Question: I have some results for the above bundle, and I want to see which of these results extend/remain when I restrict the base $S^2$ to a disk $D^2$ . I am thinking of using the pullback bundle by the restriction map; but I guess we need this $D^2$ to include all the critical points. Is there something else I should consider?
Thanks.

EDIT: I also have been told that the charts $f(z,w)= z^2 + w^2$ are equivalent to having
charts $f(z,w) = zw$ . What types of equivalence are we using here; are we saying the
two are equivalent as quadratic forms?

Last edited: Nov 19, 2014
2. Nov 24, 2014

### mathwonk

the equivalence is simply that one can change coordinates to u = z+iw and v = z-iw.

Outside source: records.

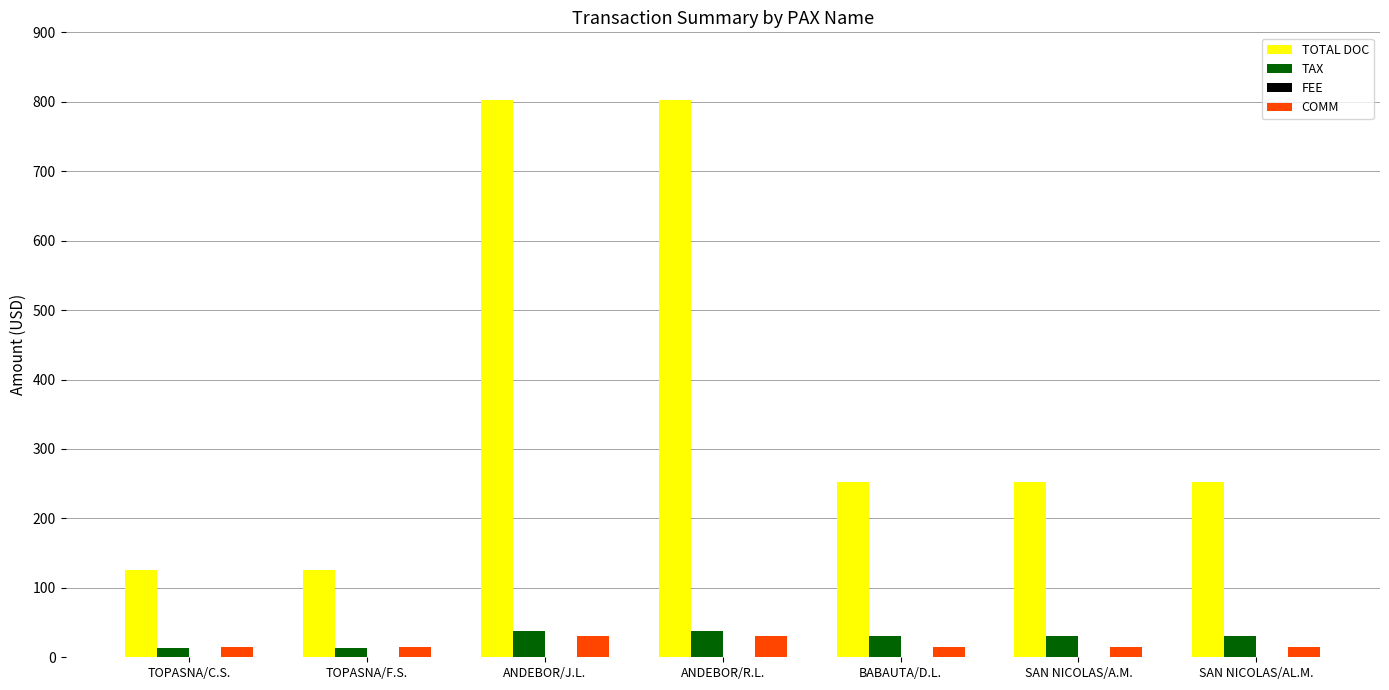

Which series has the widest spread of values?

TOTAL DOC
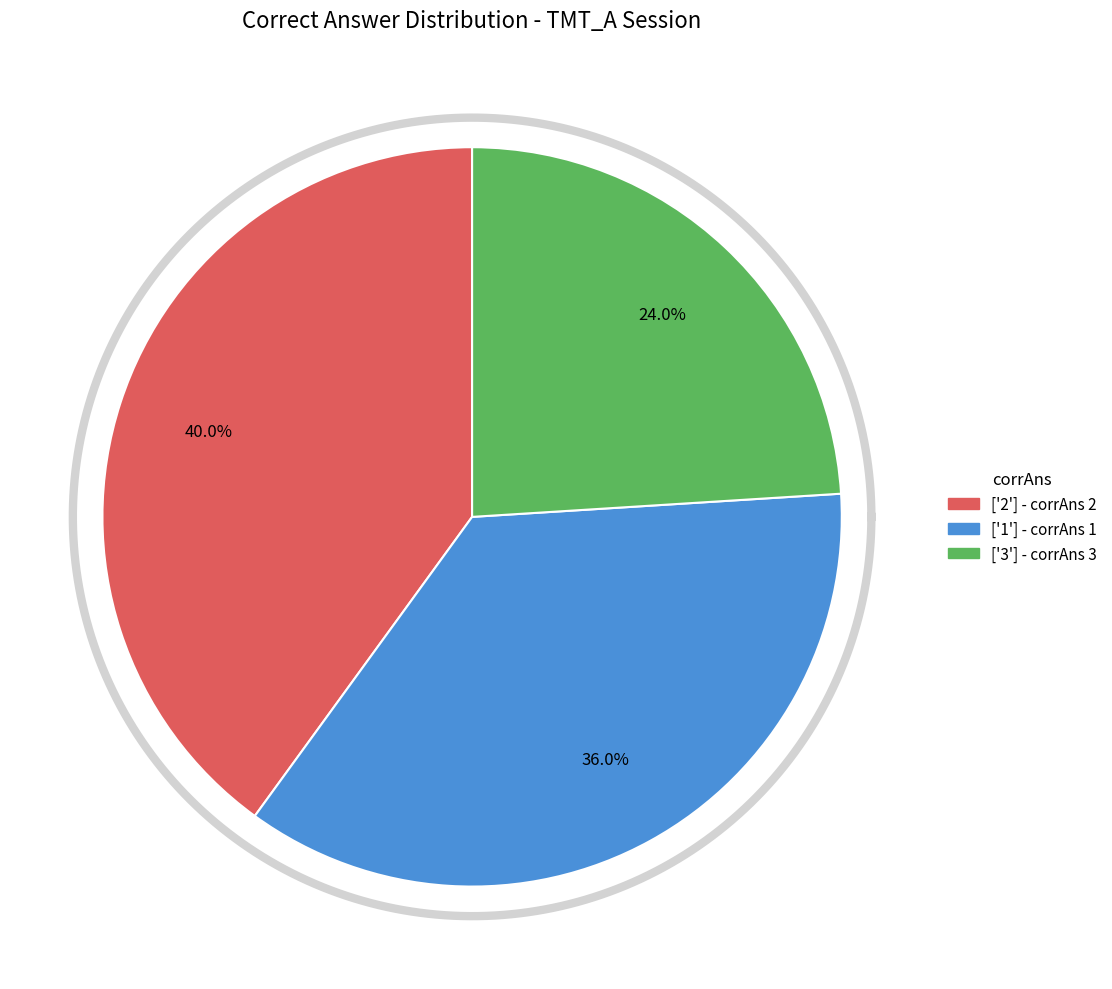

Approximately how many times larger is the value at ['1'] compared to ['3']?

1.5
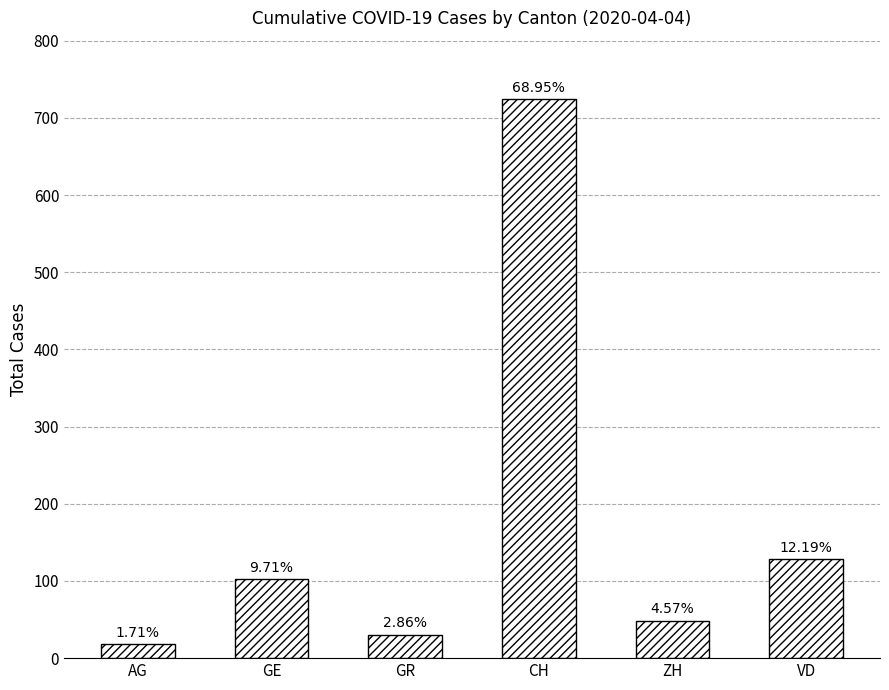

How many bars are there in total?

6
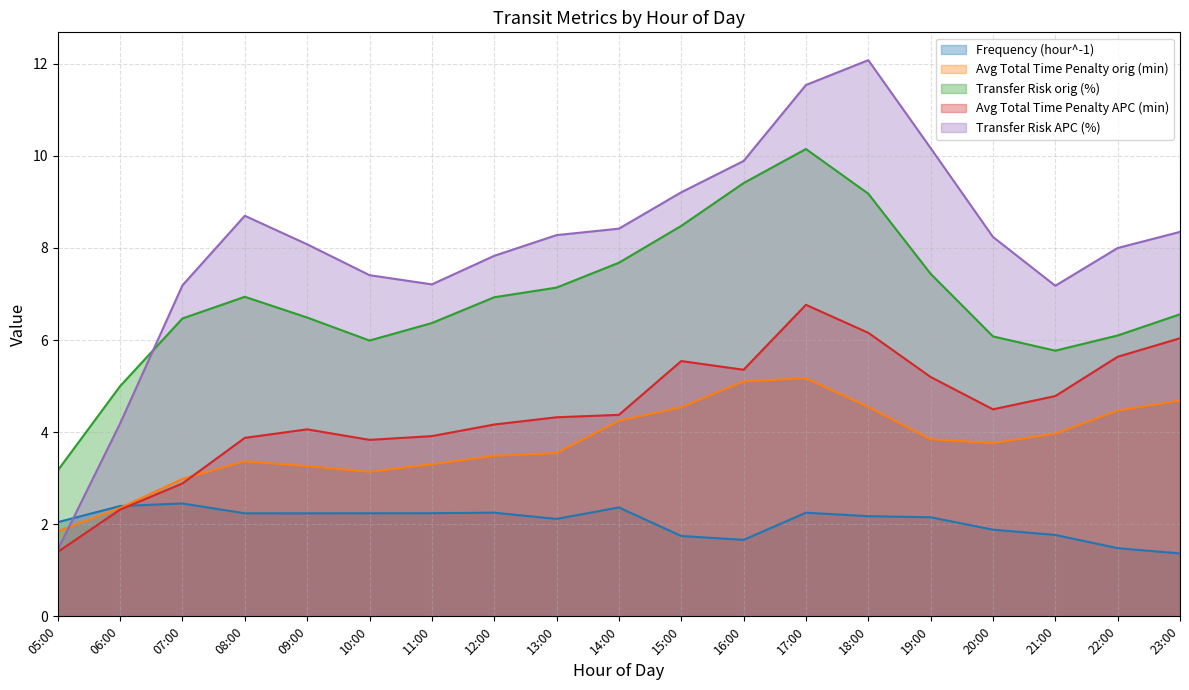

What is the label of the 12th point from the right?

12:00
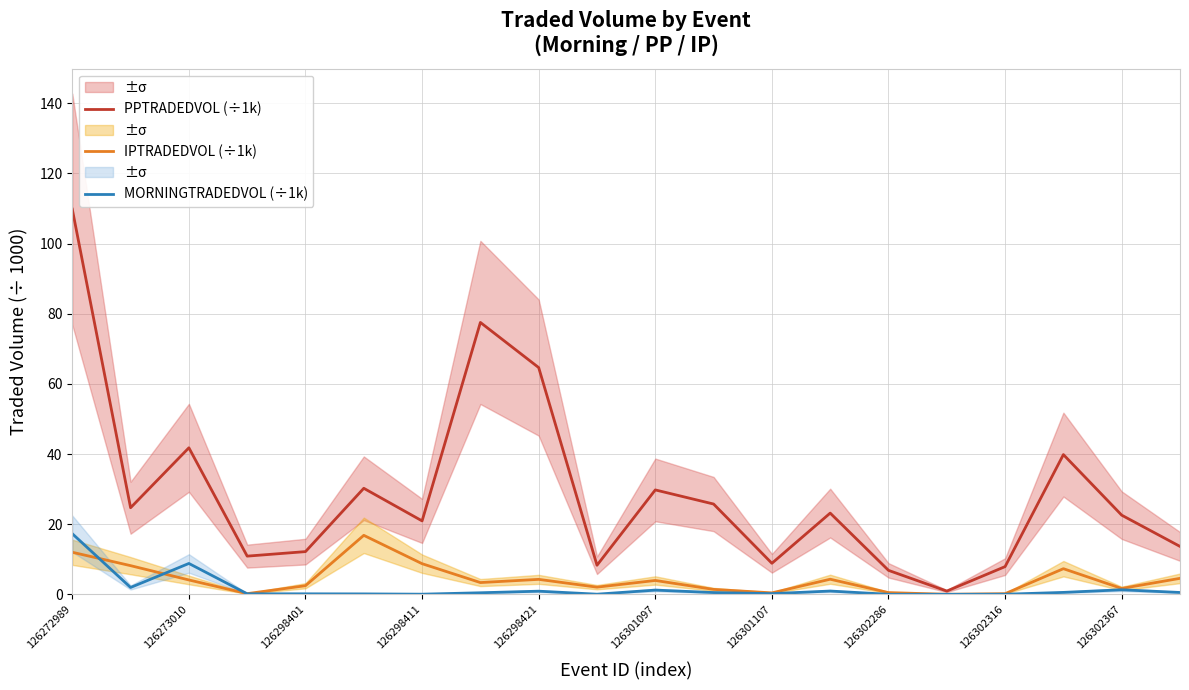

The value of IPTRADEDVOL (÷1k) at 126302316 is 0.2. True or false?

True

I am not an expert, but will try to say something elementary: when examining the monodromy in your situation, yes one should choose a disc including all singular points, then ordinarily one chooses also another point in the disc which has no singularities over it, and considers arcs that go from that point out to each of the non regular points, then goes once around such a point, and back to the good point. that way all the monodromy is measured at the one good point.

an obvious condition then is that composing all these monodromy loops one has a loop that goes around all the points, hence around none of them looked at wrt the missing point at infinity, hence the composition of these monodromy elements should be the identity.

I believe this study is part of or depends on, the theory of braids. One may consult the works of Moishezon on topology of complex surfaces.